Rawsthorn is also in a position to publicise successful design collaborations in the FT, such as James Dyson’s Dual Cyclone vacuum cleaner.
“Maybe I can help get more support for design by raising these issues,” she says – yes – passionately.
Vicky Sargent is always described in Design Week as an “independent consultant” – which – of course – is technically correct. But Sargent, whose curriculum vitae includes “first chief executive of the Design Business Association”, plays a multi-faceted role in the design world.
Design education has become her specialism. She has been involved in marketing National Vocational Qualifications at the Royal Society of Arts and is consultant director of education at British Design and Art Direction. She also acts as a consultant to the Design Council.
Sargent’s most recent commission was a new education strategy for D&AD, the result of six months’ intensive investigations. It includes a programme for design tutors, who Sargent sees as having been “totally neglected” in the past.
She has strong opinions about the difficulties designers experience in the training arena, as opposed to advertising executives, and she is in a position to lobby for them. D&AD, the RSA, the DBA and the Chartered Society of Designers all listen to her views.
“It is difficult if you’re a graduate designer. You can be an advertising copywriter if you’ve trained as a lawyer, but with design you need a lot of training and it’s hard to get work. I wanted to do something for designers,” she says.
Sargent has enabled D&AD to establish workshops for graduate designers, which will start this autumn.
Applicants are set a brief by a consultancy and have it criticised in order to join the workshops.
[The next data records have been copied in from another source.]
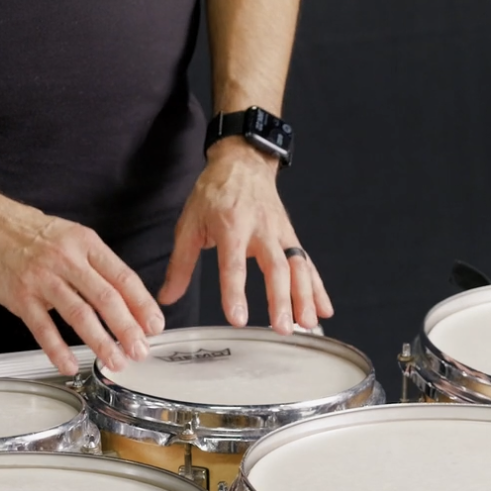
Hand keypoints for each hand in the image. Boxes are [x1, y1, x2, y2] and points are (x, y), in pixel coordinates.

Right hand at [0, 200, 165, 375]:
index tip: (155, 326)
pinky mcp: (20, 295)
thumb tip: (126, 298)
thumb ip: (96, 265)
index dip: (143, 305)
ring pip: (79, 315)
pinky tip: (69, 364)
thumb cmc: (30, 232)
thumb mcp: (72, 237)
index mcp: (86, 244)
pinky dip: (57, 350)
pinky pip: (42, 328)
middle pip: (106, 298)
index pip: (123, 277)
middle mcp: (67, 260)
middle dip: (127, 329)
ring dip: (100, 342)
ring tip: (115, 361)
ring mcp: (43, 278)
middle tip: (140, 351)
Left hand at [159, 140, 332, 331]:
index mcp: (231, 226)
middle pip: (275, 268)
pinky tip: (323, 309)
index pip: (233, 264)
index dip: (235, 292)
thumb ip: (180, 265)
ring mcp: (280, 234)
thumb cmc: (215, 193)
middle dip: (281, 299)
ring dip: (305, 297)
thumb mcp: (189, 224)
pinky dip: (317, 287)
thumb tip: (167, 298)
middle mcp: (261, 230)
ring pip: (298, 267)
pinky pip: (307, 264)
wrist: (243, 163)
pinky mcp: (291, 237)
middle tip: (281, 328)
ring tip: (306, 324)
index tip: (238, 319)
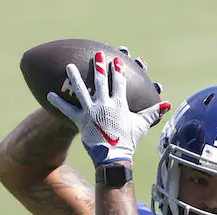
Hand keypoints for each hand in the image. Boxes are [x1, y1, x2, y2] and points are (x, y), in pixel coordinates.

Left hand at [47, 51, 170, 167]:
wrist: (114, 157)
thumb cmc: (128, 141)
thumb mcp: (142, 125)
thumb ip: (153, 113)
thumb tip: (167, 104)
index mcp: (119, 104)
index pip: (119, 82)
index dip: (118, 70)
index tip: (116, 60)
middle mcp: (105, 104)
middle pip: (101, 81)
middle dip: (99, 66)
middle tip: (97, 55)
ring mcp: (91, 112)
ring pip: (81, 90)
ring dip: (74, 77)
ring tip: (68, 66)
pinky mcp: (80, 121)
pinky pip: (67, 110)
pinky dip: (58, 102)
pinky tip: (49, 94)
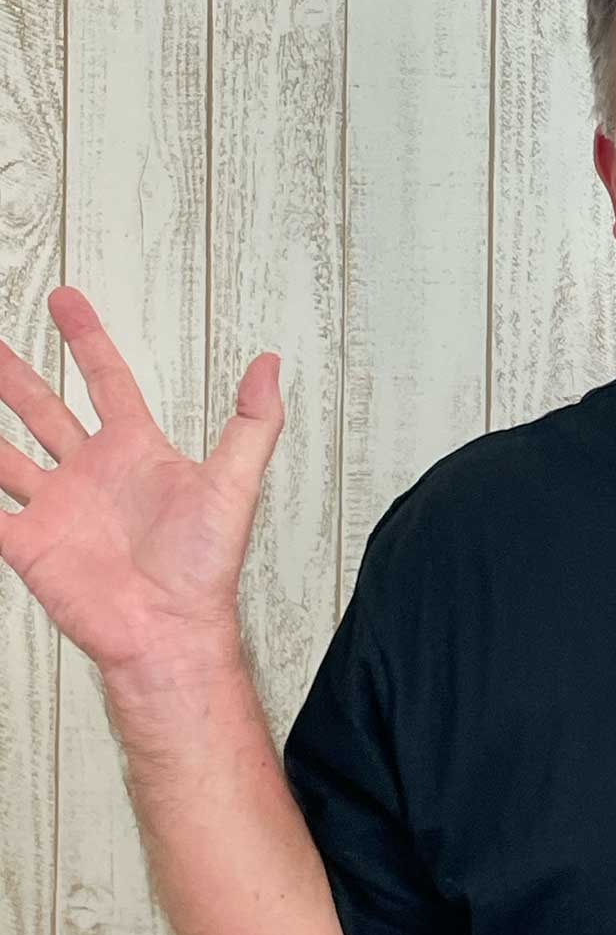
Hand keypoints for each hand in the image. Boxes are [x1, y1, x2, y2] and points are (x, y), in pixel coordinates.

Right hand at [0, 288, 283, 676]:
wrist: (167, 631)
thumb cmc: (204, 569)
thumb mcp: (233, 485)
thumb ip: (252, 424)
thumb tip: (270, 366)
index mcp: (137, 451)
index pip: (107, 380)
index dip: (87, 340)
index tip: (67, 303)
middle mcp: (93, 473)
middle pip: (45, 410)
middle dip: (16, 376)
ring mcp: (57, 506)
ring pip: (6, 453)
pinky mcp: (28, 541)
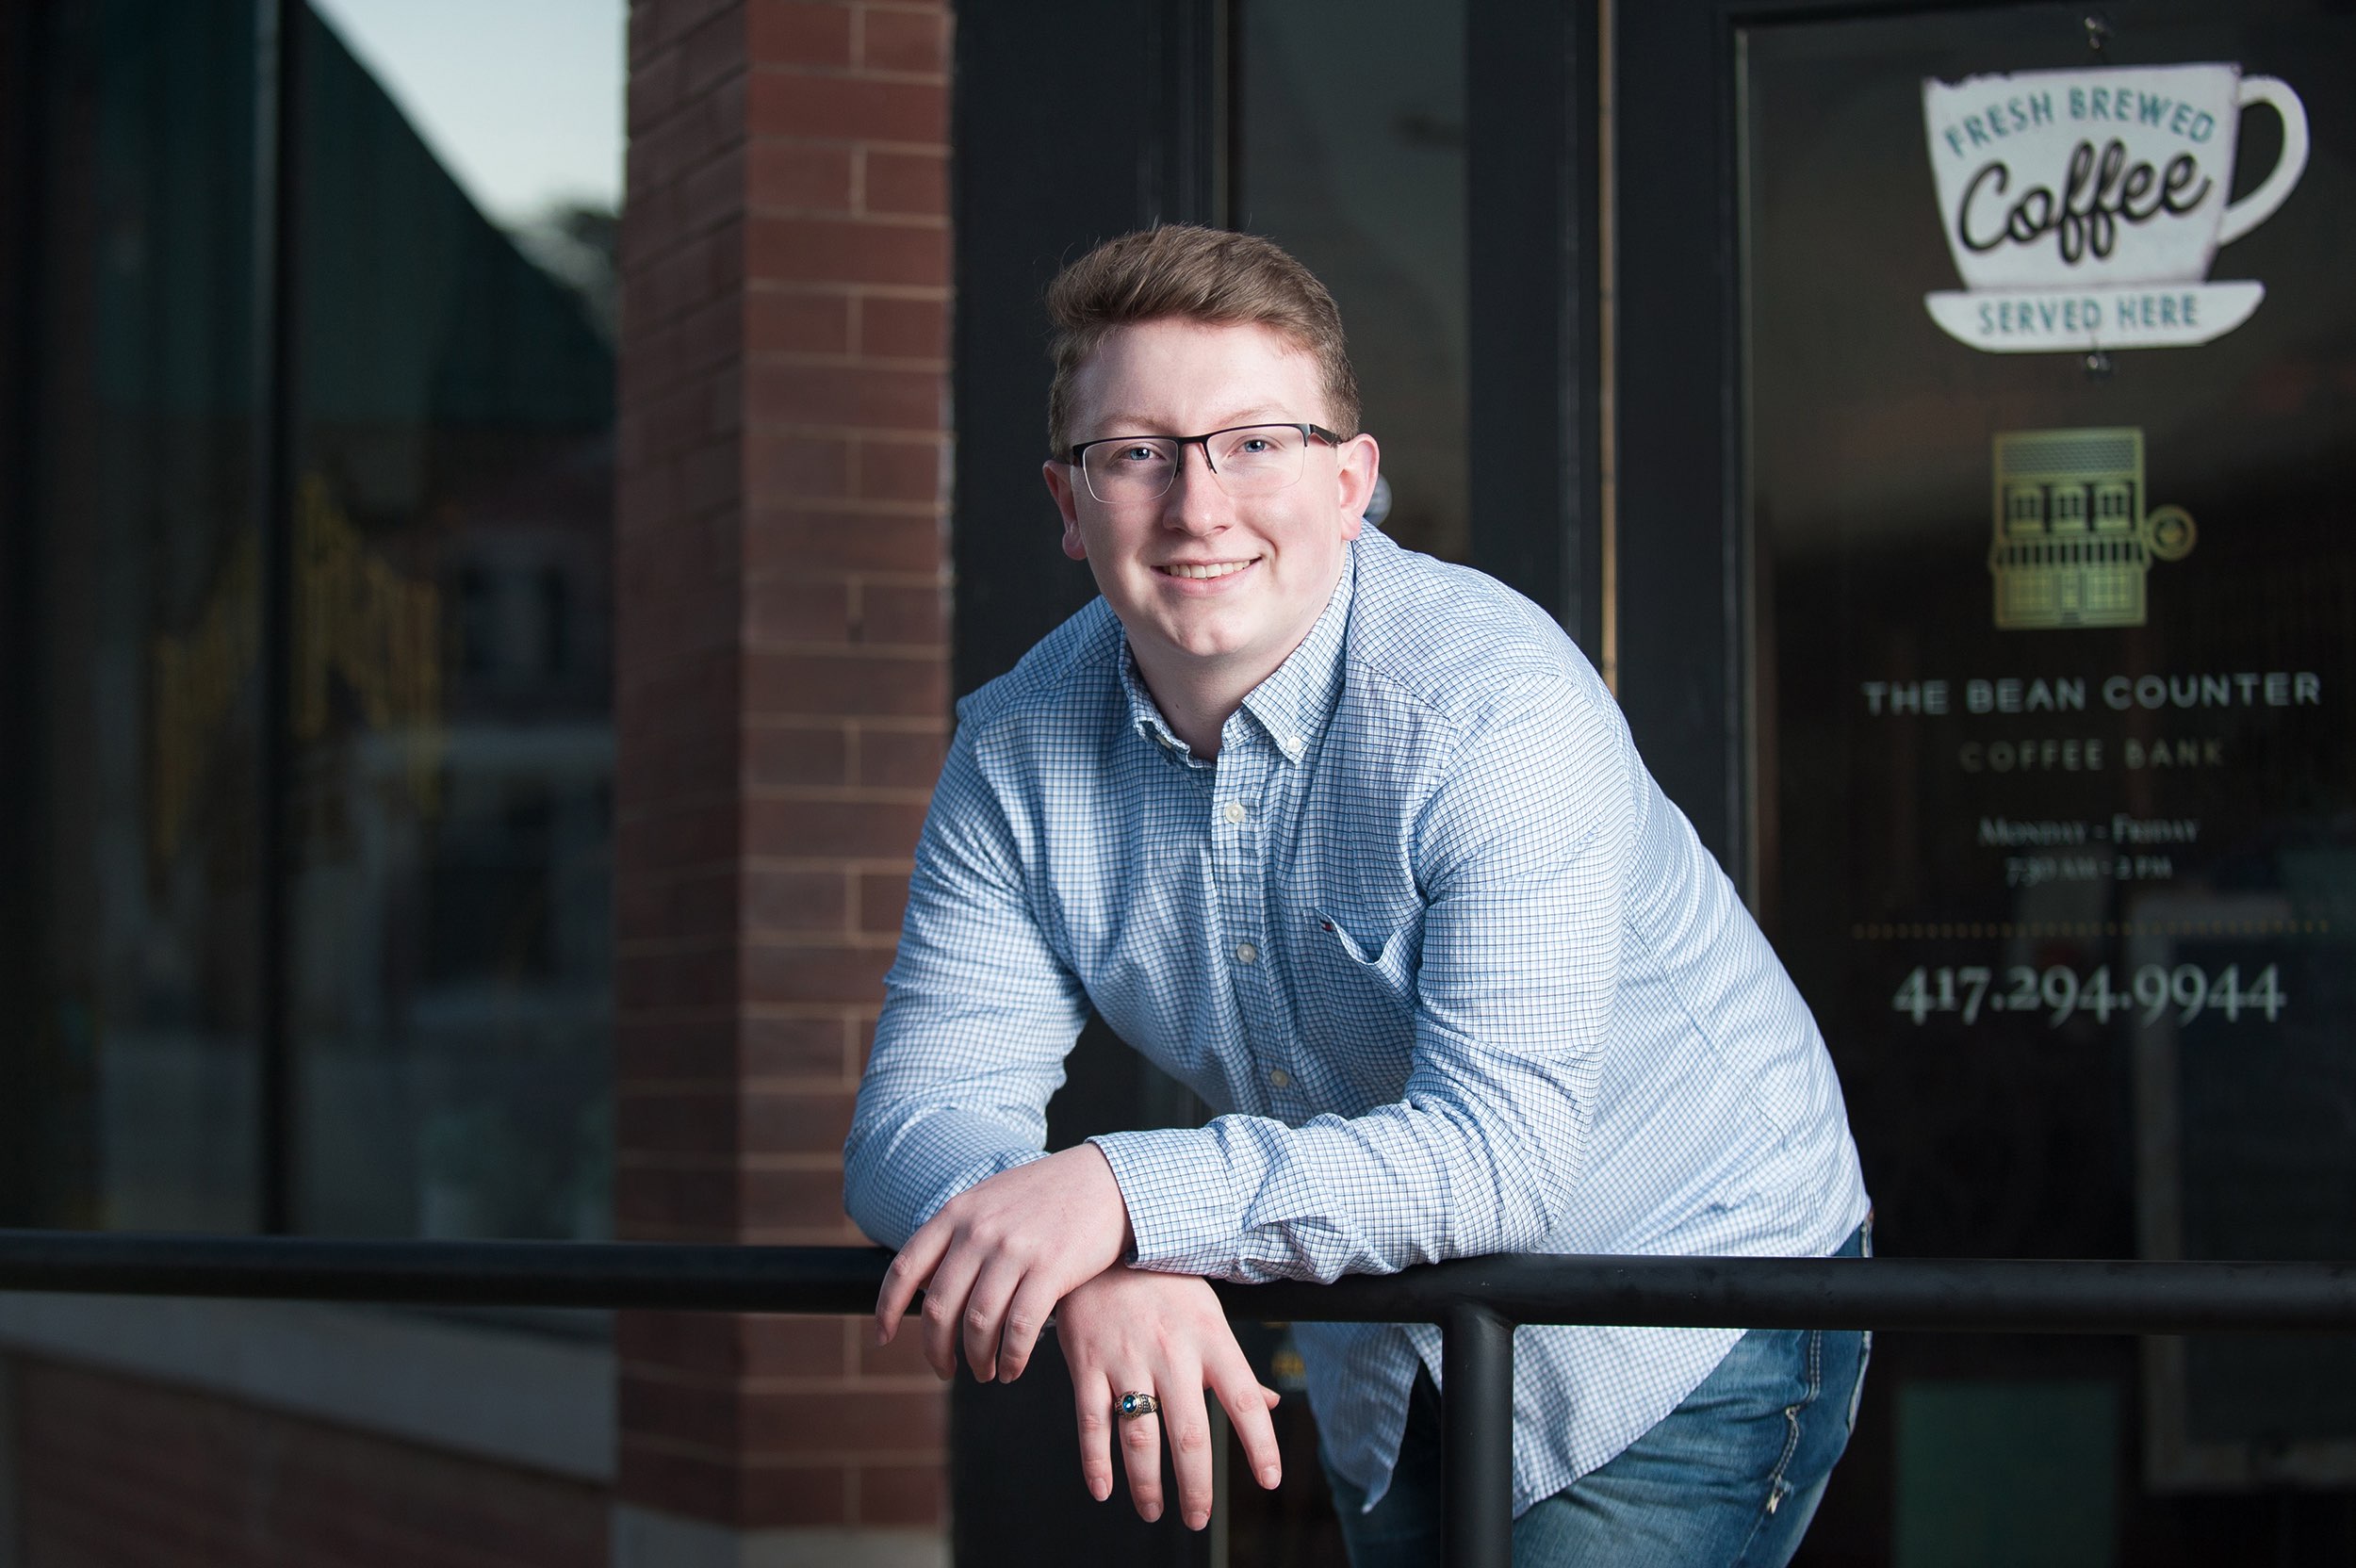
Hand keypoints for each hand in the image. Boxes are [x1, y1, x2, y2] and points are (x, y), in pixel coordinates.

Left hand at [874, 1143, 1133, 1382]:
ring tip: (984, 1372)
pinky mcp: (1050, 1270)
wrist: (1109, 1181)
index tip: (884, 1338)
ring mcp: (1013, 1250)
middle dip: (936, 1350)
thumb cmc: (1048, 1196)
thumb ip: (959, 1234)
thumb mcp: (992, 1199)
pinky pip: (1019, 1329)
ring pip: (977, 1325)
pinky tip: (1011, 1369)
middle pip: (939, 1308)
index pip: (904, 1269)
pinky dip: (1011, 1358)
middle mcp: (979, 1231)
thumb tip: (928, 1287)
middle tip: (945, 1370)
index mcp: (957, 1212)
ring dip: (977, 1359)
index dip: (887, 1310)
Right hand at [1057, 1266, 1283, 1528]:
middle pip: (1189, 1434)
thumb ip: (1234, 1365)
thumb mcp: (1209, 1314)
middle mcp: (1172, 1353)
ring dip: (1147, 1485)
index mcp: (1210, 1339)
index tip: (1270, 1481)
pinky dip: (1096, 1463)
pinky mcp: (1087, 1363)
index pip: (1244, 1400)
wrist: (1105, 1242)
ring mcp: (1126, 1359)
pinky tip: (1104, 1490)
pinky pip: (1091, 1422)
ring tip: (1154, 1511)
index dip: (1260, 1444)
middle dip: (1196, 1487)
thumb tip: (1268, 1403)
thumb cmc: (1165, 1283)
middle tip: (1197, 1518)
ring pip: (1138, 1437)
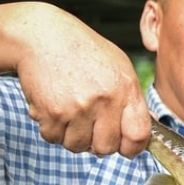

Places are limited and it won’t be easy to join, but they will “perform a very useful function, even if graduates don’t get on to the workshops they can at least get feedback for their work”.
Sargent also campaigns for the introduction of design into marketing and business courses.
“We don’t need to set up courses about what design is, as we did in the Eighties,” she says. “But design needs to be an integral part of other courses so tomorrow’s marketers are aware of its importance.”
In her capacity as consultant to the Design Council, she works with education and training director Moira Fraser Steele on awards and on the education and training side.
As a former DBA chief executive, Sargent has a certain perspective.
“When I first came into the business there was less need for designers to understand business aspects. If you were a good designer that was all that was required. People didn’t like the DBA for the juxtaposition of design and business in its title.”
The DBA was just “a nice idea” in 1988 when Sargent joined. By 1992, when she left, it was an independent body, had a large membership and a significant programme. As a result of these experiences she wrote a Department of Trade and Industry publication called Choosing and Appointing a Design Consultancy.
Sargent herself has no connection with design. “I failed art O-level – but I always felt it was an interesting area,” she says. “It’s good to work with creative people and design is such a powerful tool.”
Before joining the DBA Sargent had a marketing and communications background.
“I learned a lot through working in business,” she says. “When I was a client I was aware I didn’t know how to commission design, then I’d feel disappointed at the results. I don’t exactly see myself as a champion of designers but I would like to change this situation.”